- [What you are asked to do]:
Could you reproduce, word for word, everything in the data below from the line containing "ロケールIDは、言語、国、お" down to the line containing "デフォルトで、Angular", including both of those lines and nothing else?

- [The data]:

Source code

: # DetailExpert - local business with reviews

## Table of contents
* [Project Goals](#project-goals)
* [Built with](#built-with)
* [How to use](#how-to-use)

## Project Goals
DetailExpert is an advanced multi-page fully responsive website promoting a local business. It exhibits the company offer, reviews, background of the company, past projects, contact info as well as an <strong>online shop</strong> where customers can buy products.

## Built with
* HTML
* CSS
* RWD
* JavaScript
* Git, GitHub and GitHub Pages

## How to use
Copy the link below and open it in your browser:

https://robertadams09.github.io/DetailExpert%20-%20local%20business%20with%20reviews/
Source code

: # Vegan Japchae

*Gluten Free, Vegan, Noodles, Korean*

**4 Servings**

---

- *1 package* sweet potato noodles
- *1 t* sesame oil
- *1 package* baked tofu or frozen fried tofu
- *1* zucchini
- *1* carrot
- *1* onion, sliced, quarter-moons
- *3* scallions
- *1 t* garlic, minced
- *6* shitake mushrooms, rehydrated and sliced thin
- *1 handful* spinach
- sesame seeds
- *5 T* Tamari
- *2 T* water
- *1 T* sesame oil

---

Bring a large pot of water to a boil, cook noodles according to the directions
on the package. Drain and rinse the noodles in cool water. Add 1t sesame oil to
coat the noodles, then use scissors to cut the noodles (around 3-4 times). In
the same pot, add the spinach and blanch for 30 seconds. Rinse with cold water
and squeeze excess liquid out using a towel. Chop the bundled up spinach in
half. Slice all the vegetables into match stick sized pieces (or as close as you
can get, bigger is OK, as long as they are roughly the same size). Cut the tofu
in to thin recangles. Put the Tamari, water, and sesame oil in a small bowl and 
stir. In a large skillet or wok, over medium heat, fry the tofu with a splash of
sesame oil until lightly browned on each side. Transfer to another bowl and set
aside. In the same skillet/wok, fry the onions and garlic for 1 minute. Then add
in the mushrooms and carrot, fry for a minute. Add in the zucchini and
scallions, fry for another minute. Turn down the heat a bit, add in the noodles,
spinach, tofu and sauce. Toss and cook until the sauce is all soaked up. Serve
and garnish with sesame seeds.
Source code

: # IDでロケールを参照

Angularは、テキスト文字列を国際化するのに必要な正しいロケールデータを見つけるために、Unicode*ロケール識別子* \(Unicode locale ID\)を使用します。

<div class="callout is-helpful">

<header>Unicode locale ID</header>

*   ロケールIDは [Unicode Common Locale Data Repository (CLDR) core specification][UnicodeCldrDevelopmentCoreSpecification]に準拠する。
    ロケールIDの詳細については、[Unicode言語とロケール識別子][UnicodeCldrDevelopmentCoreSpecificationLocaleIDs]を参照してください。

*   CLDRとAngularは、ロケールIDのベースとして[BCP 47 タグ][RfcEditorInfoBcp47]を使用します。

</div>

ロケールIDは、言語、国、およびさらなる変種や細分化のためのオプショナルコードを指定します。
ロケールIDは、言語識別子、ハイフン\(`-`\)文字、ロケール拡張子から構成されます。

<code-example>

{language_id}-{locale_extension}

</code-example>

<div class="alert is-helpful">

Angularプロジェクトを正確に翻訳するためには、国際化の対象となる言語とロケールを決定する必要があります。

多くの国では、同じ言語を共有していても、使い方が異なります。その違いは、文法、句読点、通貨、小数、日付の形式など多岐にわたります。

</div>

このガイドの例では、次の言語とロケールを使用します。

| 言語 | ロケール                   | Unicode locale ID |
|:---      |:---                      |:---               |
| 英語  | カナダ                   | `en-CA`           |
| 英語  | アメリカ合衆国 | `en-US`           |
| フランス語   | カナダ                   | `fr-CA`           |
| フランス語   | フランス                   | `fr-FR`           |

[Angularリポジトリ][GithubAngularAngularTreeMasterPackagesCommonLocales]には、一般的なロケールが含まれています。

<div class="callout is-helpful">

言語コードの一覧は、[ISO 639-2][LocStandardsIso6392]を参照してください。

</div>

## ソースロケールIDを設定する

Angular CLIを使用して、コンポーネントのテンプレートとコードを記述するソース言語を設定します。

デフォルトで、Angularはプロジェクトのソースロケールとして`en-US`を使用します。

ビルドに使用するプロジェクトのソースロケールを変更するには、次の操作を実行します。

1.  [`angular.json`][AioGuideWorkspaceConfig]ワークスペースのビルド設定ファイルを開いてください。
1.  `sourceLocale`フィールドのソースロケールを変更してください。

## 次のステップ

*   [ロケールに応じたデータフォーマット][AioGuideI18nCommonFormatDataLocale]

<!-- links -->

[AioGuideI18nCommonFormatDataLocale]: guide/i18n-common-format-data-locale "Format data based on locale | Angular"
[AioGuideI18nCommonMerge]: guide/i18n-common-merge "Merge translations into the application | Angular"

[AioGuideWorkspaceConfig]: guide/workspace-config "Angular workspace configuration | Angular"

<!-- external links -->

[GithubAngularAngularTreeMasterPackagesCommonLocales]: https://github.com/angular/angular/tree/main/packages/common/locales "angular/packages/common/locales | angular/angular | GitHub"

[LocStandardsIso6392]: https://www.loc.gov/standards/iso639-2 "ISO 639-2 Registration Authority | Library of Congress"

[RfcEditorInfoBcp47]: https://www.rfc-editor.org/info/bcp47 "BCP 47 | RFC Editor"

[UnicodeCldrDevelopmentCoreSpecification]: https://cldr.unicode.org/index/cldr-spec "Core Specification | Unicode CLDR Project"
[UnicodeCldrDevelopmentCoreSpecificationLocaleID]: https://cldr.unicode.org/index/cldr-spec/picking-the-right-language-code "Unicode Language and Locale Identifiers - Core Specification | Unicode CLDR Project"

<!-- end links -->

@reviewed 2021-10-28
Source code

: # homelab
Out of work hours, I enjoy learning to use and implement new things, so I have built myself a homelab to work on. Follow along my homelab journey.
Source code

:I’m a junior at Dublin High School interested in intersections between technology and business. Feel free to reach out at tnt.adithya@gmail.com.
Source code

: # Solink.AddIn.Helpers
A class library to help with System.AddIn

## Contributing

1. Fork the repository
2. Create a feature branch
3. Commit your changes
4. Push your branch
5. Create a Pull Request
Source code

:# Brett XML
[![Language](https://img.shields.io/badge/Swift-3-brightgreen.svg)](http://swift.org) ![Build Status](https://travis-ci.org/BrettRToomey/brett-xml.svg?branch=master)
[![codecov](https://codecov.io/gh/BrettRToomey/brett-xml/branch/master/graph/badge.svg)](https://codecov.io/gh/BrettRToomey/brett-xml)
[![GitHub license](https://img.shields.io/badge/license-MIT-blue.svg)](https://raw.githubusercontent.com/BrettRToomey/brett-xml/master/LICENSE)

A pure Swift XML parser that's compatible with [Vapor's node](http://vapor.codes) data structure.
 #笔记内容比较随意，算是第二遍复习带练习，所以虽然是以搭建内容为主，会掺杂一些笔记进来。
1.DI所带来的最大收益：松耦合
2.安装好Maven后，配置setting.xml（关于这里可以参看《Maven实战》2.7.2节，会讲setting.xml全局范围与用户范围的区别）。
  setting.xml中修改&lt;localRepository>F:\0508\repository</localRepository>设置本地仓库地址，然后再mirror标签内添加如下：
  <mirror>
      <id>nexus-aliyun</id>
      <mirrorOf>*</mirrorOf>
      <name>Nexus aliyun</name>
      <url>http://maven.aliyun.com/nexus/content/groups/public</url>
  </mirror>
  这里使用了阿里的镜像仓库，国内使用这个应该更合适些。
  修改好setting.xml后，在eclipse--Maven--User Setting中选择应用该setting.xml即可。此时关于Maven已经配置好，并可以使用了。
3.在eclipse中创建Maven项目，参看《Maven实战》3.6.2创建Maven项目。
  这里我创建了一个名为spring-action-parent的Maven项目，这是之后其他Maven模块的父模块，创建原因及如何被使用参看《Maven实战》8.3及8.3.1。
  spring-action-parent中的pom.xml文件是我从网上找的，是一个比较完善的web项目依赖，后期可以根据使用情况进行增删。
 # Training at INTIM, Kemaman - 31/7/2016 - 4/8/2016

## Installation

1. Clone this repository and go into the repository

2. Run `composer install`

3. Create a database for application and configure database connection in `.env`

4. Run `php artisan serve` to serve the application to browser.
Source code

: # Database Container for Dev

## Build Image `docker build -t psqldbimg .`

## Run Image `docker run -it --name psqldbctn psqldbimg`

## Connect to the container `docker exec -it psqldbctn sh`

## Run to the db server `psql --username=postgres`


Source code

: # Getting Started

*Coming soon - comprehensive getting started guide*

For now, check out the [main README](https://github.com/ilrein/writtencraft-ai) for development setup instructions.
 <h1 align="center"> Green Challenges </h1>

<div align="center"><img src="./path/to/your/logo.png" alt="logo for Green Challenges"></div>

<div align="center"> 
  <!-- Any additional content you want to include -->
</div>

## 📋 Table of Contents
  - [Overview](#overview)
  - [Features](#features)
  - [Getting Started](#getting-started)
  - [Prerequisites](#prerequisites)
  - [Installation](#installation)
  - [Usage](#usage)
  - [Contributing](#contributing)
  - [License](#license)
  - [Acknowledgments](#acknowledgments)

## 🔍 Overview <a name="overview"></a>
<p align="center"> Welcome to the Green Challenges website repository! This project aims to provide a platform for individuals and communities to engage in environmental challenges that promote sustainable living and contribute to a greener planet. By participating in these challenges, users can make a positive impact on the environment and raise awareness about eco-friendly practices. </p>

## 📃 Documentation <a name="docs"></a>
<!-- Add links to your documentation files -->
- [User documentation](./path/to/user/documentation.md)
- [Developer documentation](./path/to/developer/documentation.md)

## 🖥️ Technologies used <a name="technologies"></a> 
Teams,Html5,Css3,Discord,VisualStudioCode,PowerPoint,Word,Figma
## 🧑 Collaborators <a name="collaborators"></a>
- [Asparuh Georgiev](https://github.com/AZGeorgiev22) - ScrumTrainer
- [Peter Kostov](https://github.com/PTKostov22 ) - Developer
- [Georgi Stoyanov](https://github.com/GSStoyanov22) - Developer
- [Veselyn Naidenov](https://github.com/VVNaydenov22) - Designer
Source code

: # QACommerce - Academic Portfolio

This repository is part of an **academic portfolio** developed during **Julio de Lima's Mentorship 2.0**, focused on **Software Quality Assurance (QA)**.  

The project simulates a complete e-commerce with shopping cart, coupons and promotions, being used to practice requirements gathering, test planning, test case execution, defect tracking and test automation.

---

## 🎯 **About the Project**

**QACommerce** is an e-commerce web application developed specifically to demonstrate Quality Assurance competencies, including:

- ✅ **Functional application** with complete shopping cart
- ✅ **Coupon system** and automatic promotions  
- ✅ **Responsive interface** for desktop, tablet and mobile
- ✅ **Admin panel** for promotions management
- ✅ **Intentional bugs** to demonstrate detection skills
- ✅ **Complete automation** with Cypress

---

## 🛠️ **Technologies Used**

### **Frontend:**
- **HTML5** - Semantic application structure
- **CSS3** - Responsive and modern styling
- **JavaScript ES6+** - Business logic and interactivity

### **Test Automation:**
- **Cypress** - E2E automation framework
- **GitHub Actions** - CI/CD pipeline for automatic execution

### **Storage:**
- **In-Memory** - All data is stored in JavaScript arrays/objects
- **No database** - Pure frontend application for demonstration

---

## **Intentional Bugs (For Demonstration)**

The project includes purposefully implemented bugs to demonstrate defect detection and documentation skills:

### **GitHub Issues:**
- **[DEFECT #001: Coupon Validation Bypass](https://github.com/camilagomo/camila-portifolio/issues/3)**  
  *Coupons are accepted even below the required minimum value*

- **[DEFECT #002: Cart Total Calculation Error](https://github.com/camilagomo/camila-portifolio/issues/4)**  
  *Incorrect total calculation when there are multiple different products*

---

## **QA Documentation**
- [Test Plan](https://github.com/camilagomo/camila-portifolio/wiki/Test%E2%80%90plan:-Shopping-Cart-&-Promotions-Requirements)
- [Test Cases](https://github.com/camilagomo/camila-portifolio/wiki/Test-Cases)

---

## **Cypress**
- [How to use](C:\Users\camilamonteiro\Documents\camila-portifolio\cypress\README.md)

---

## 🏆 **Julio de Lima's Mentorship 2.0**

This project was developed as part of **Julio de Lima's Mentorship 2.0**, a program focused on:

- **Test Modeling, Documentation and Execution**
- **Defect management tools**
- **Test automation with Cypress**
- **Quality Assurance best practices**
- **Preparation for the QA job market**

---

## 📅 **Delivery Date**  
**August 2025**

- [Response to the task]:
ロケールIDは、言語、国、およびさらなる変種や細分化のためのオプショナルコードを指定します。
ロケールIDは、言語識別子、ハイフン\(`-`\)文字、ロケール拡張子から構成されます。

<code-example>

{language_id}-{locale_extension}

</code-example>

<div class="alert is-helpful">

Angularプロジェクトを正確に翻訳するためには、国際化の対象となる言語とロケールを決定する必要があります。

多くの国では、同じ言語を共有していても、使い方が異なります。その違いは、文法、句読点、通貨、小数、日付の形式など多岐にわたります。

</div>

このガイドの例では、次の言語とロケールを使用します。

| 言語 | ロケール                   | Unicode locale ID |
|:---      |:---                      |:---               |
| 英語  | カナダ                   | `en-CA`           |
| 英語  | アメリカ合衆国 | `en-US`           |
| フランス語   | カナダ                   | `fr-CA`           |
| フランス語   | フランス                   | `fr-FR`           |

[Angularリポジトリ][GithubAngularAngularTreeMasterPackagesCommonLocales]には、一般的なロケールが含まれています。

<div class="callout is-helpful">

言語コードの一覧は、[ISO 639-2][LocStandardsIso6392]を参照してください。

</div>

## ソースロケールIDを設定する

Angular CLIを使用して、コンポーネントのテンプレートとコードを記述するソース言語を設定します。

デフォルトで、Angularはプロジェクトのソースロケールとして`en-US`を使用します。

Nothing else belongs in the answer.